I wasn’t sure that he liked the dry understanding in my voice, but he soldiered on. ‘We have reason to believe that in the past someone at the Silver Moondance, possibly Mr Trent himself, has been tipped off in advance that the investigations were in hand. So this time my superiors in the CID would like to make some preliminary enquiries of our own, assisted, if you are agreeable, by yourself, as an impartial expert.’

‘Um,’ I said, doubtfully. ‘This morning, did you say?’

‘Now, sir, if you would be so good.’

‘This very minute?’

‘We think, sir, the quicker the better.’

‘You must surely have your own experts?’ I said.

It appeared... er... that there was no official expert available at such short notice, and that as time was all important... would I go?

I could see no real reason why not to, so I said briefly, ‘All right’, and told Mrs Palissey I’d be back as soon as I could. Ridger drove us in his car, and I wondered on the way just how much of an expert the delirious Jimmy had made me out to be, and whether I would be of any use at all, when it came to the point.

The Silver Moondance, along the valley from the small Thames-side town where I had my shop, had originally been a sprawlingly ugly house built on the highest part of a field sloping up from the river. It had over the years metamorphosed successively into school, nursing home, and general boarding house, adding inappropriate wings at every change. Its most recent transformation had been also the most radical, so that little could now be seen of the original shiny yellow-grey bricks for glossier expanses of plate glass. At night from the river the place looked like Blackpool fully illuminated, and even by day, from the road, one could see ‘Silver Moondance’ blinking on and off in white letters over the doorway.

‘Do they know you here, sir?’ Ridger belatedly asked as we turned into the drive.

I shook my head. ‘Shouldn’t think so. The last time I came here it was the Riverland Guest Home, full of old retired people. I used to deliver their drinks.’

Dears, they had been, I remembered nostalgically, and great topers, on the whole, taking joy in their liquid pleasures.

Ridger grunted without much interest and parked on an acre or two of unpopulated tarmac. ‘They should just be open,’ he said with satisfaction, locking the car doors. ‘Ready, sir?’
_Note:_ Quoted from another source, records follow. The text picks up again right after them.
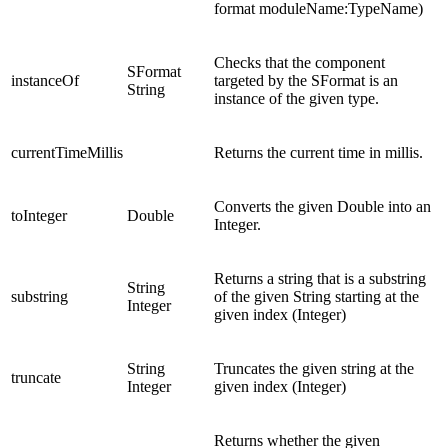
format moduleName:TypeName)
Checks that the component
SFormat
instanceOf
targeted by the SFormat is an
String
instance of the given type.
currentTimeMillis
Returns the current time in millis.
Converts the given Double into an
toInteger
Double
Integer.
Returns a string that is a substring
String
substring
of the given String starting at the
Integer
given index (Integer)
String
Truncates the given string at the
truncate
Integer
given index (Integer)
Returns whether the given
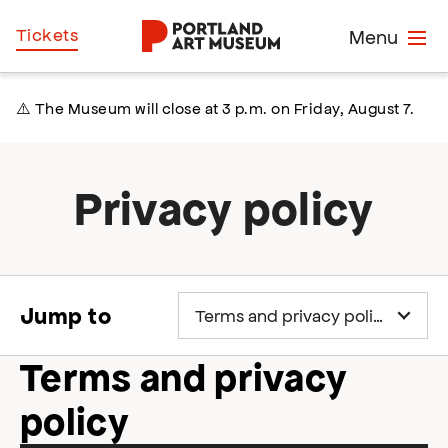
Skip
Home
Tickets
Menu
to
main
content
⚠️ The Museum will close at 3 p.m. on Friday, August 7.
Privacy policy
Jump to
Terms and privacy
policy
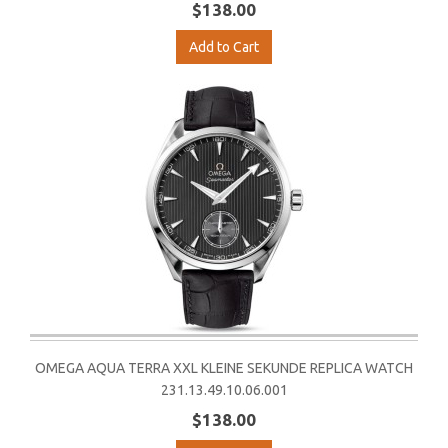
$138.00
Add to Cart
OMEGA AQUA TERRA XXL KLEINE SEKUNDE REPLICA WATCH
231.13.49.10.06.001
$138.00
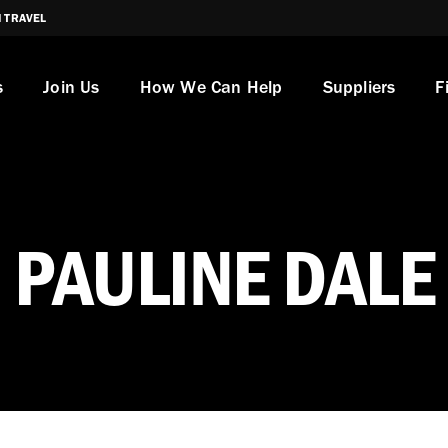
I TRAVEL
s
Join Us
How We Can Help
Suppliers
F
PAULINE DALE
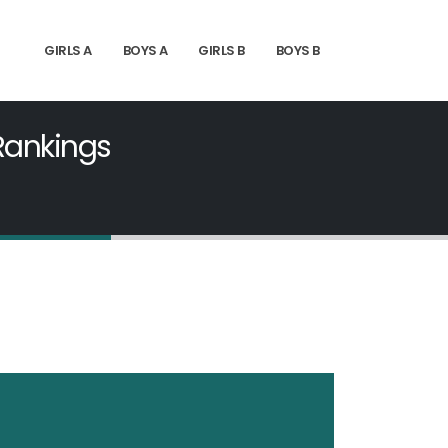
GIRLS A
BOYS A
GIRLS B
BOYS B
 Rankings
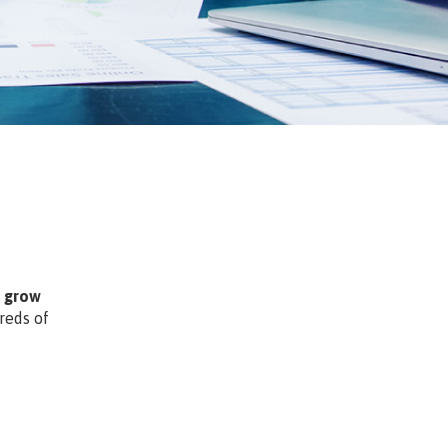
m grow
reds of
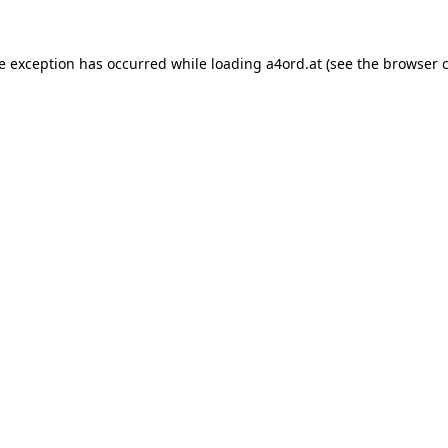
de exception has occurred while loading
a4ord.at
(see the
browser 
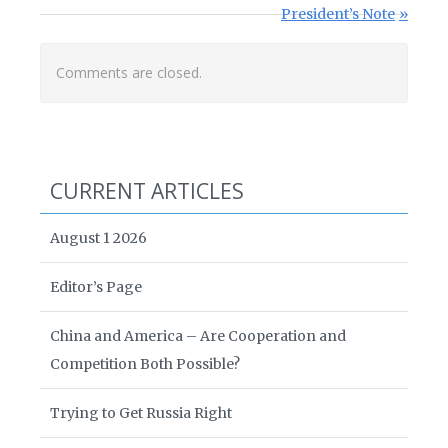
Next Post:
President’s Note
Comments are closed.
CURRENT ARTICLES
August 1 2026
Editor’s Page
China and America – Are Cooperation and
Competition Both Possible?
Trying to Get Russia Right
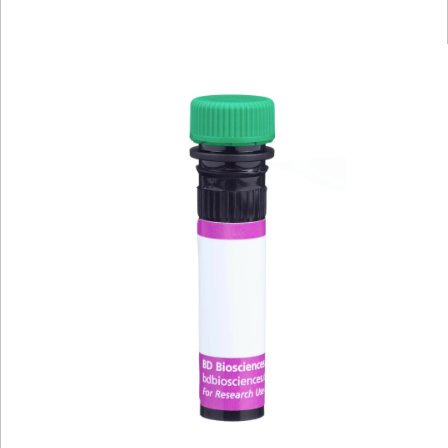
Viewer
Library
Resources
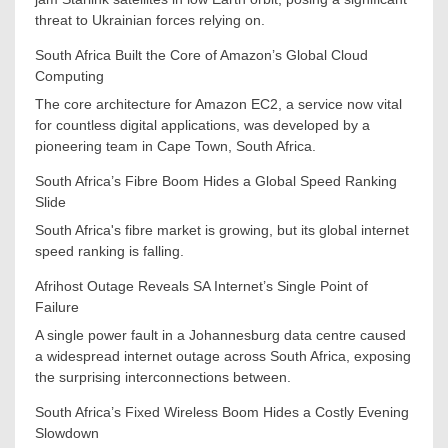
threat to Ukrainian forces relying on.
South Africa Built the Core of Amazon’s Global Cloud
Computing
The core architecture for Amazon EC2, a service now vital
for countless digital applications, was developed by a
pioneering team in Cape Town, South Africa.
South Africa’s Fibre Boom Hides a Global Speed Ranking
Slide
South Africa's fibre market is growing, but its global internet
speed ranking is falling.
Afrihost Outage Reveals SA Internet’s Single Point of
Failure
A single power fault in a Johannesburg data centre caused
a widespread internet outage across South Africa, exposing
the surprising interconnections between.
South Africa’s Fixed Wireless Boom Hides a Costly Evening
Slowdown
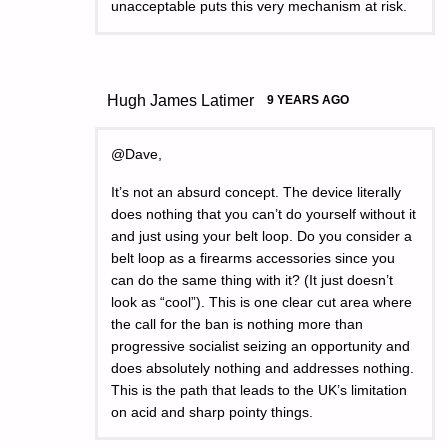
unacceptable puts this very mechanism at risk.
Hugh James Latimer
9 YEARS AGO
@Dave,
It’s not an absurd concept. The device literally
does nothing that you can’t do yourself without it
and just using your belt loop. Do you consider a
belt loop as a firearms accessories since you
can do the same thing with it? (It just doesn’t
look as “cool”). This is one clear cut area where
the call for the ban is nothing more than
progressive socialist seizing an opportunity and
does absolutely nothing and addresses nothing.
This is the path that leads to the UK’s limitation
on acid and sharp pointy things.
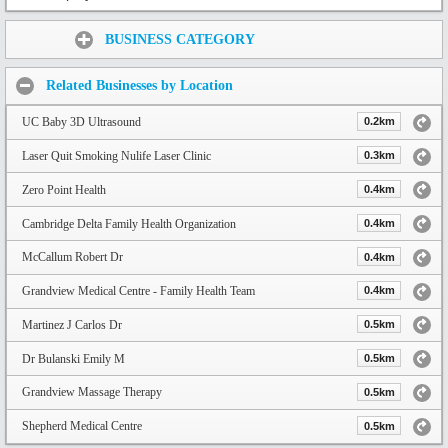
Share:
BUSINESS CATEGORY
Related Businesses by Location
UC Baby 3D Ultrasound
0.2km
Laser Quit Smoking Nulife Laser Clinic
0.3km
Zero Point Health
0.4km
Cambridge Delta Family Health Organization
0.4km
McCallum Robert Dr
0.4km
Grandview Medical Centre - Family Health Team
0.4km
Martinez J Carlos Dr
0.5km
Dr Bulanski Emily M
0.5km
Grandview Massage Therapy
0.5km
Shepherd Medical Centre
0.5km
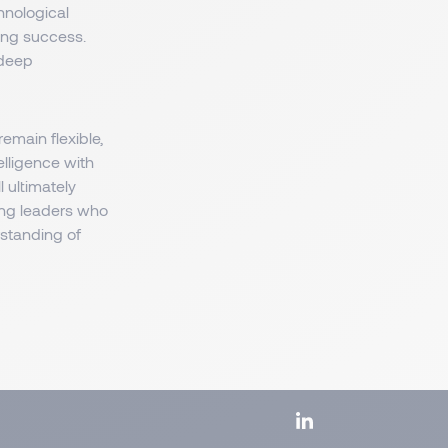
hnological
ing success.
 deep
main flexible,
elligence with
l ultimately
ng leaders who
rstanding of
‘Yes,’ I said. ‘And Sergeant... um... let me do the talking.’

‘But...’

‘Best not to alarm them,’ I said, persuasively, ‘if you don’t want them pouring the Laphroaig down the sink.’

‘The what?’

‘What we’re looking for.’

‘Oh.’ He thought. ‘Very well.’

I said, ‘Fine,’ without emphasis and we walked through the flashing portal into the ritzy plush of the entrance hall.

There were lights on everywhere, but no one in sight. A reception desk; unattended. A flat air of nothing happening and nothing expected.

Ridger and I walked toward a wrought iron and driftwood sign announcing ‘Silver Moondance Saloon’, and pushed through Western-style swing doors into the room beyond. It was red, black and silver, very large and uninhabited. There were many tables, each with four bentwood chairs set neatly round, and an orthodox bar at one end, open for business.